A NEW ALEXANDRIA RISES
The Mercantile: New look, new name
“A lot of millennials don’t believe rural America is a good fit for them. They couldn’t be more wrong,” said Warren Brown, Director of Economic Development in Alexandria, Indiana. There is excitement in his voice because of two forward-moving projects which will literally change the landscape of that city.
New life is being breathed into a vacant three-story downtown building which formerly housed Cox Supermarket for more than seven decades. Milestone Ventures Inc., a development firm headquartered in Indianapolis, will begin interior demolition of the building in early November with plans to locate 20 apartments on the second and third floors. The new housing is expected to be completed within a year.

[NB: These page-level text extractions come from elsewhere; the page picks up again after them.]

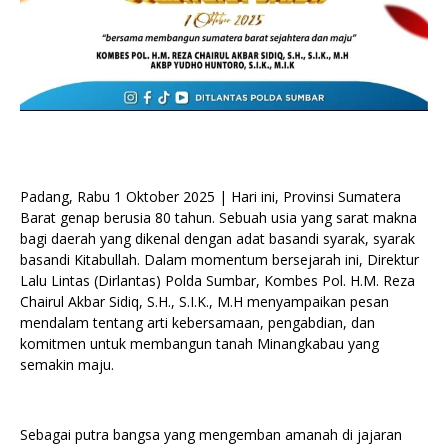
Padang, Rabu 1 Oktober 2025 | Hari ini, Provinsi Sumatera
Barat genap berusia 80 tahun. Sebuah usia yang sarat makna
bagi daerah yang dikenal dengan adat basandi syarak, syarak
basandi Kitabullah. Dalam momentum bersejarah ini, Direktur
Lalu Lintas (Dirlantas) Polda Sumbar, Kombes Pol. H.M. Reza
Chairul Akbar Sidiq, S.H., S.I.K., M.H menyampaikan pesan
mendalam tentang arti kebersamaan, pengabdian, dan
komitmen untuk membangun tanah Minangkabau yang
semakin maju.
Sebagai putra bangsa yang mengemban amanah di jajaran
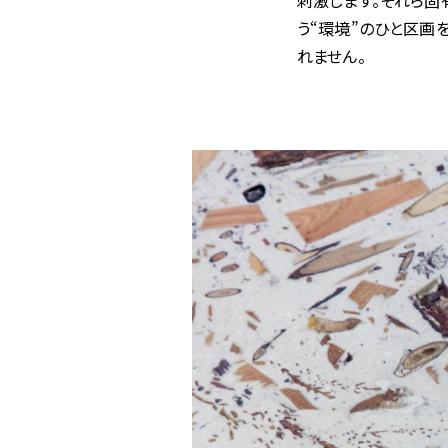
刺激します。それら固
う“環境”のひと区画
れません。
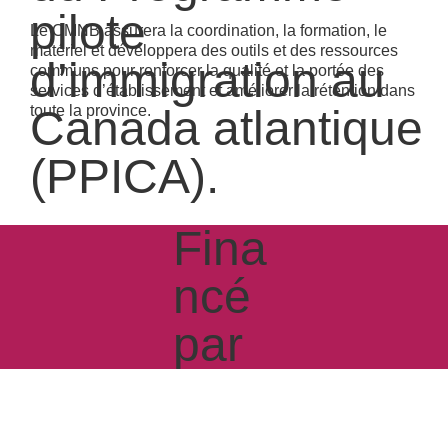
pilote
Le CMNB
assurera la coordination, la formation, le
matériel et développera des outils et des ressources
d’immigration au
communs pour renforcer la qualité et la portée des
services d’établissement et améliorer la rétention dans
Canada atlantique
toute la province.
(PPICA).
Fina
ncé
par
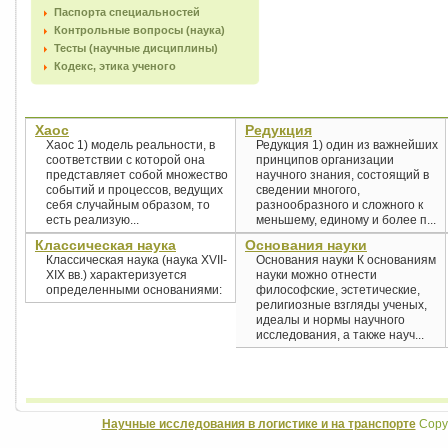
Паспорта специальностей
Контрольные вопросы (наука)
Тесты (научные дисциплины)
Кодекс, этика ученого
Хаос
Редукция
Хаос 1) модель реальности, в
Редукция 1) один из важнейших
соответствии с которой она
принципов организации
представляет собой множество
научного знания, состоящий в
событий и процессов, ведущих
сведении многого,
себя случайным образом, то
разнообразного и сложного к
есть реализую...
меньшему, единому и более п...
Классическая наука
Основания науки
Классическая наука (наука XVII-
Основания науки К основаниям
XIX вв.) характеризуется
науки можно отнести
определенными основаниями:
философские, эстетические,
религиозные взгляды ученых,
идеалы и нормы научного
исследования, а также науч...
Научные исследования в логистике и на транспорте
Copyr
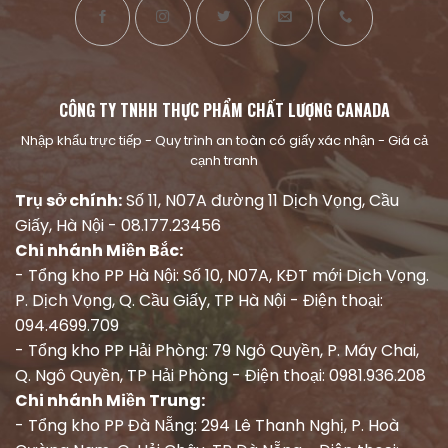
CÔNG TY TNHH THỰC PHẨM CHẤT LƯỢNG CANADA
Nhập khẩu trực tiếp - Quy trình an toàn có giấy xác nhận - Giá cả
cạnh tranh
Trụ sở chính:
Số 11, N07A đường 11 Dịch Vọng, Cầu
Giấy, Hà Nội - 08.177.23456
Chi nhánh Miền Bắc:
- Tổng kho PP Hà Nội: Số 10, N07A, KĐT mới Dịch Vọng.
P. Dịch Vọng, Q. Cầu Giấy, TP Hà Nội - Điện thoại:
094.4699.709
- Tổng kho PP Hải Phòng: 79 Ngô Quyền, P. Máy Chai,
Q. Ngô Quyền, TP Hải Phòng - Điện thoại: 0981.936.208
Chi nhánh Miền Trung:
- Tổng kho PP Đà Nẵng: 294 Lê Thanh Nghị, P. Hoà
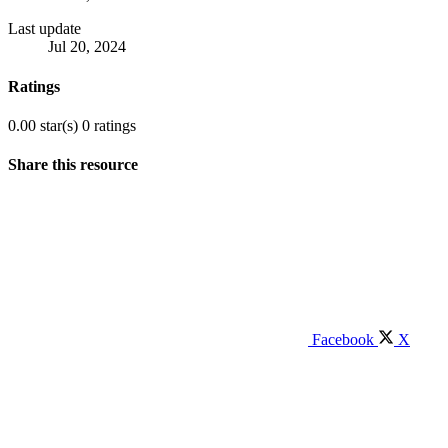
Last update
Jul 20, 2024
Ratings
0.00 star(s)
0 ratings
Share this resource
Facebook
X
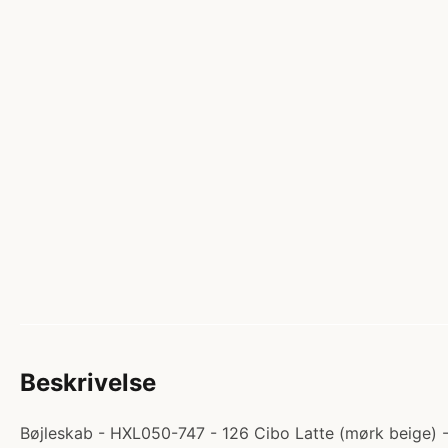
Beskrivelse
Bøjleskab - HXL050-747 - 126 Cibo Latte (mørk beige) -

This multi-faceted project, dubbed The Mercantile, includes plans for a much-needed grocery in the building’s ground level. While there is not yet a signed contract, Brown said serious negotiations are underway with more than one grocer. He anticipates a November 2017 opening for the public. It will fill a gap in food services that are needed to support the population of the community. Currently the Harvest Market is the only grocer in town to serve Alexandria’s population of just under 5,100.
In addition to the planned renovations to the building, three duplexes are already under construction in the back corner of the parking lot and are slated to open during the first half of 2017.
Similar projects for neighborhood stabilization have taken place in large cities such as Chicago or NYC, but The Mercantile project is unique for a city the size of Alexandria. “From the research that we’ve done, I don’t believe another project like this has been done in a rural community in the United States ... providing affordable housing, plus the grocery which addresses a food desert. It is one of only two projects funded through Indiana Housing and Community Development Authority in 2016,” said Brown.
MORE THAN A BUSINESS PARK
Another major addition to the city’s economic opportunity -- in the form of a huge financial boost-- was announced on October 6 when the Madison County Council of Governments approved the use of $91,500 to drill test wells and do a comprehensive water study at the Alexandria North Business Park. Funding comes from food and beverage tax revenues.
Brown said the site is very attractive for business development because extensive work has already been done through a successful coalition of all the key players. The business park is shovel-ready, utilities are in place, and AT&T has certified the site as fiber optic-ready. The water study is another logical step in preparing for future industry.
“Multiple companies have looked at the business park for development. A couple are big water users. Test wells and water samples will help us make sure we are ready and have the ability to provide processed water, raw water, whatever is needed,” Brown explained.
“All of the companies we’ve talked to would produce significant job growth. It could possibly be one of the biggest opportunities in the state, let alone north Madison County. It will have great regional impact.”
Brown said he is excited about so many good things happening in the community. “We’re doing everything we can and doing it well. We strive to be innovative, affordable, friendly and safe. We want to support and grow together to make Madison County the best place to live regardless of who you are.”